I AM TODAY naming Gordon R. Clapp as Chairman of the TVA, to succeed David E. Lilienthal. Mr. Clapp has been TVA's General Manager since October 1939, and prior to that time served as Director of Personnel. Mr. Clapp's term of service, subject to confirmation of the Senate, will be until May 1954.
I make this appointment of Mr. Clapp with a sense of great satisfaction, which I am sure all the millions of friends and supporters of TVA will share with me. His appointment and service mean a continuation of the superior performance in the public service that has characterized TVA in the past. It means that TVA will have at its head a man of wide experience and understanding of TVA's problems and opportunities, and one therefore uniquely qualified to provide sound leadership in the future.
The TVA is a great American accomplishment of which the whole nation is proud. Established by Congress in 1933 under the determined leadership of President Roosevelt and Senator Norris, it was at first the object of bitter opposition and widespread misrepresentation. But the TVA's record of accomplishment through the years, the non-political and efficient character of its management and the high caliber of its staff have changed opposition to support, until today in the Tennessee Valley and throughout the country the TVA receives almost unanimous approbation and support.
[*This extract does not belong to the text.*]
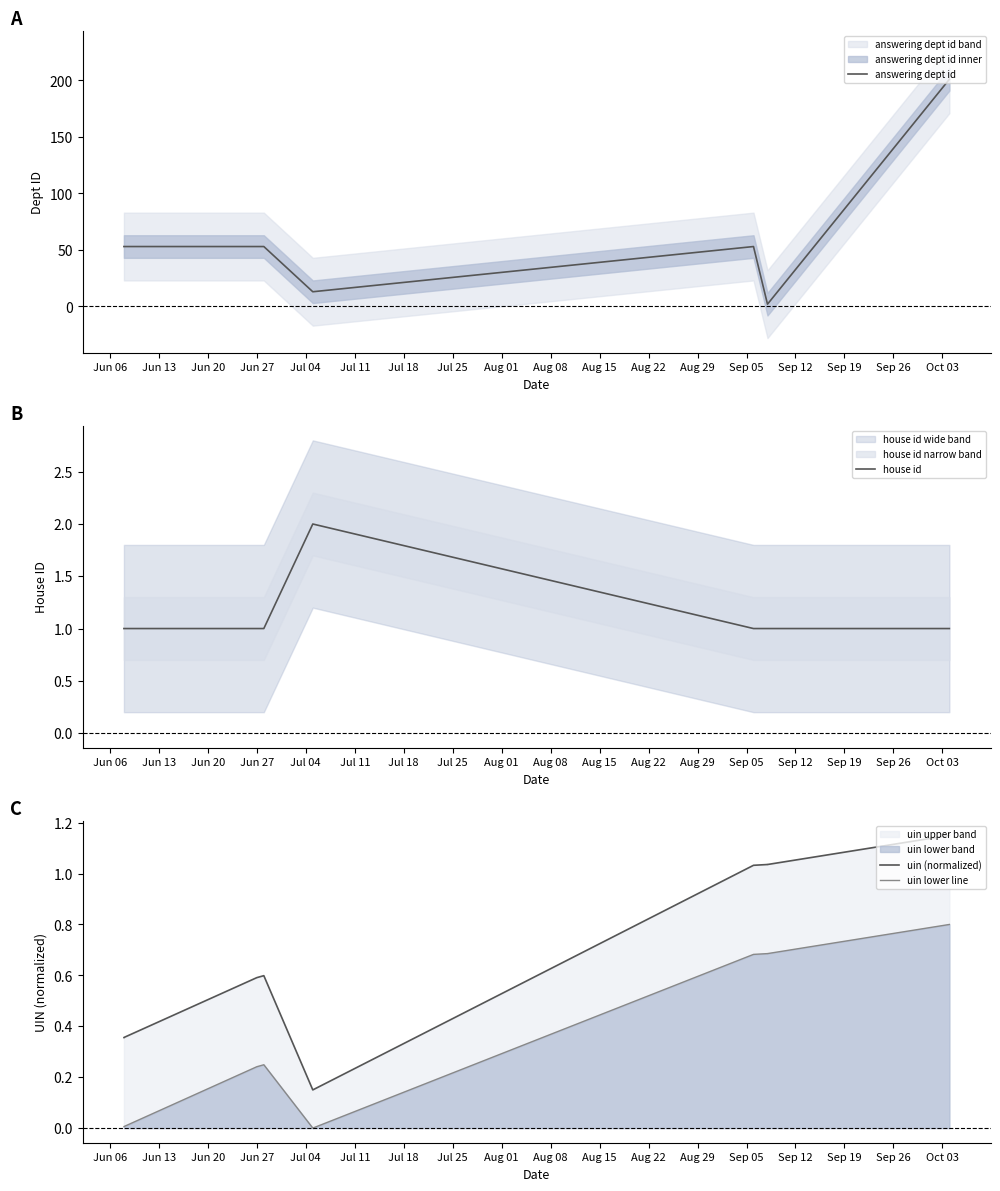

What is the lowest value of the uin (normalized) series?

0.1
TVA has proved itself. It has proved itself in peace and in war. It is known throughout the world as a demonstration of democracy's capacity to raise the standard of living, to utilize natural resources wisely, and to stimulate and encourage the initiative and enterprise of individuals.
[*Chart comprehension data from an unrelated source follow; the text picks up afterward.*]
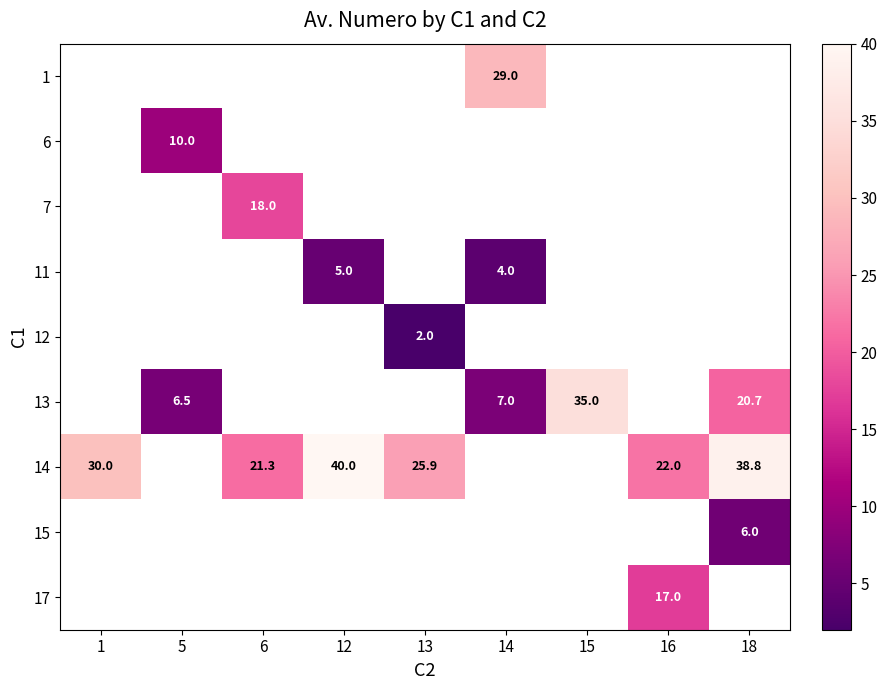

The value of 15 at 18 is 9.5. True or false?

False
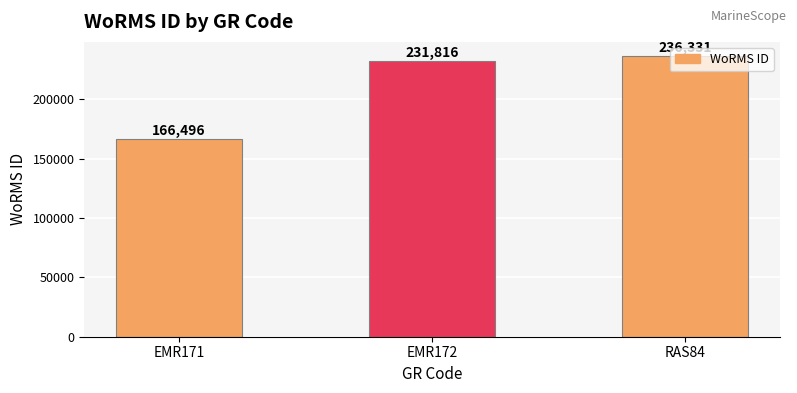

What is the label of the 2nd bar from the left?

EMR172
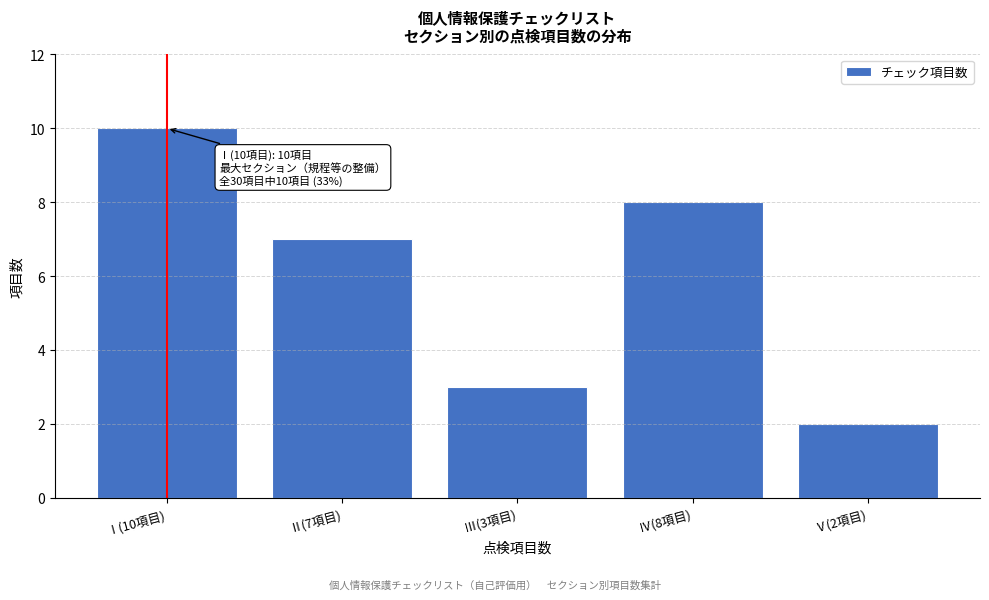

Reading left to right, what are all the values shown in this chart?

Ⅰ(10項目)=10	Ⅱ(7項目)=7	Ⅲ(3項目)=3	Ⅳ(8項目)=8	Ⅴ(2項目)=2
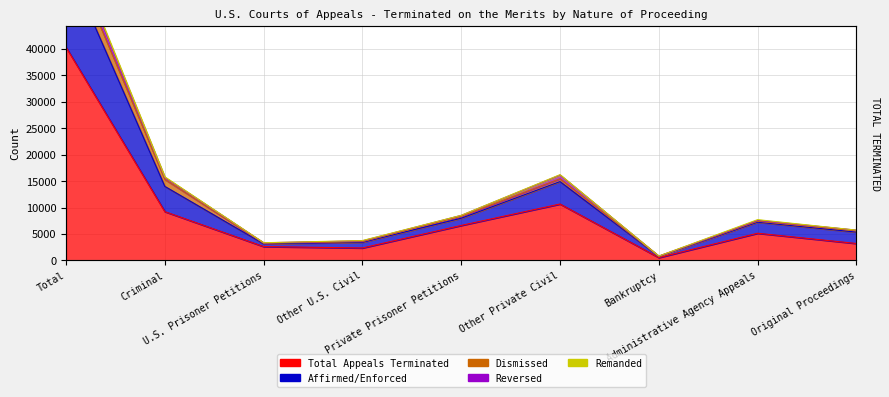

True or false: Total Appeals Terminated has more than 2 points higher than both neighbors.

False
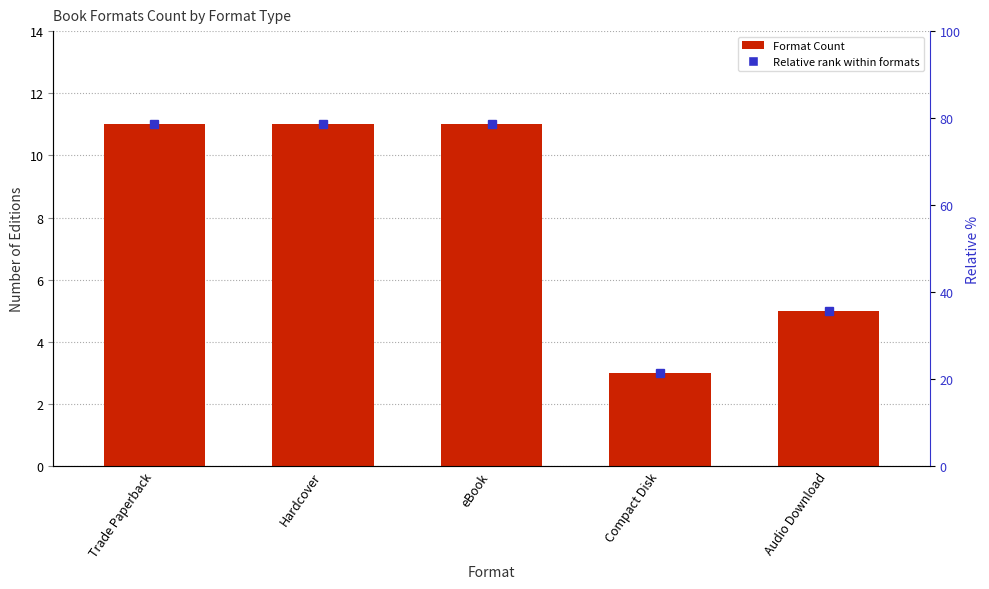

Are the bars grouped side by side (vs. stacked)?

No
I want TVA to continue to be the object of our nation's justified pride. I believe most Americans feel as I do. And the clearest evidence of my desire to see TVA's successful policies and practices continued and strengthened is my appointment of Mr. Clapp to succeed Mr. Lilienthal. For, to those who have followed TVA closely, as I have, it is well known that to a large degree TVA's success has been due to Mr. Clapp's skill as an administrator, to his qualities of character and devotion to the public service, and to a vision and understanding that have so largely aided in the formulation of TVA policy. He has shown himself not only effective in eliciting cooperation but also to be a formidable and resourceful fighter when TVA was under unfair attack. All these qualities, and the advantage of his youth and indefatigable energies, will stand him in good stead in his new capacity as head of TVA. Chairman Clapp and his two fellow directors, Dr. Morgan and Senator Pope, have a great opportunity to carry TVA forward to even greater accomplishments.